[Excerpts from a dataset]
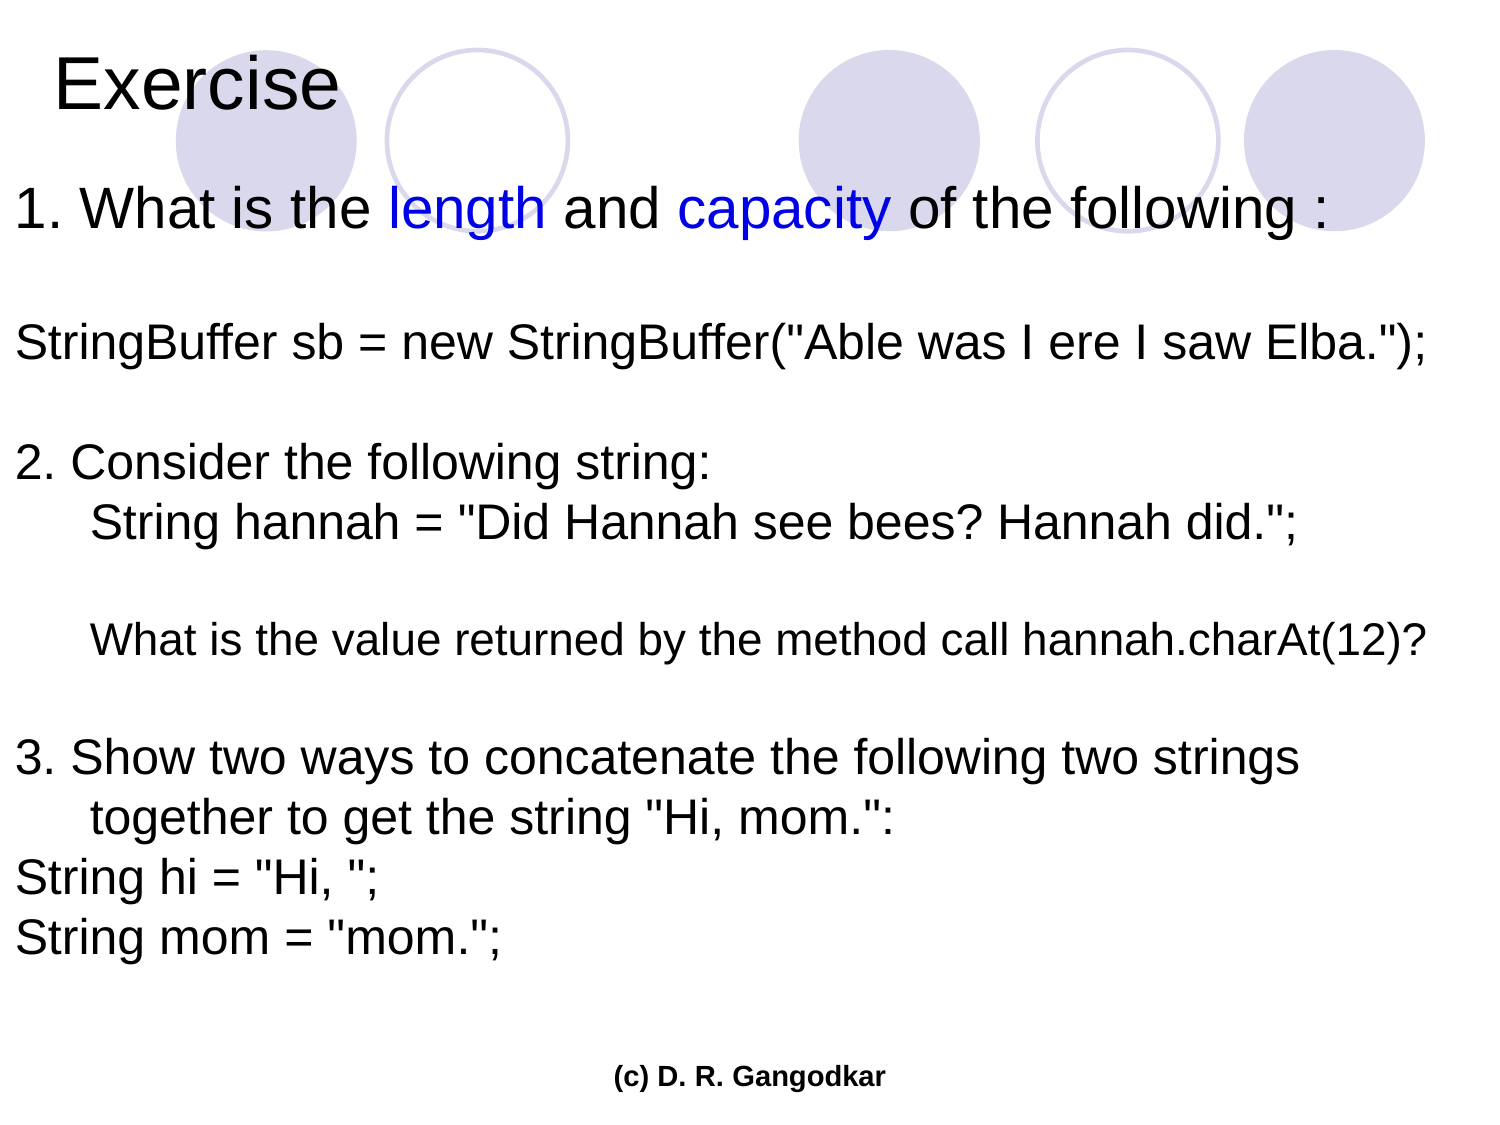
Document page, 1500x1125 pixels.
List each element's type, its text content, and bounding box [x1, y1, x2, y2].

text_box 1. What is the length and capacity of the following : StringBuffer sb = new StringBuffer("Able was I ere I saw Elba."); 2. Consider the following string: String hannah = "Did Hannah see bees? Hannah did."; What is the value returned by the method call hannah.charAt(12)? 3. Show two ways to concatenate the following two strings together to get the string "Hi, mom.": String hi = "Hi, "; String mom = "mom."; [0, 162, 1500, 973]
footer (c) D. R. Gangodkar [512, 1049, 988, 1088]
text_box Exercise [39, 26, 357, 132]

### Problem
Return the entries above in full and unchanged, omitting every image.

### Response below
Document page, 1500x1125 pixels.
List each element's type, its text content, and bounding box [x1, y1, x2, y2].

text_box 1. What is the length and capacity of the following : StringBuffer sb = new StringBuffer("Able was I ere I saw Elba."); 2. Consider the following string: String hannah = "Did Hannah see bees? Hannah did."; What is the value returned by the method call hannah.charAt(12)? 3. Show two ways to concatenate the following two strings together to get the string "Hi, mom.": String hi = "Hi, "; String mom = "mom."; [0, 162, 1500, 973]
footer (c) D. R. Gangodkar [512, 1049, 988, 1088]
text_box Exercise [39, 26, 357, 132]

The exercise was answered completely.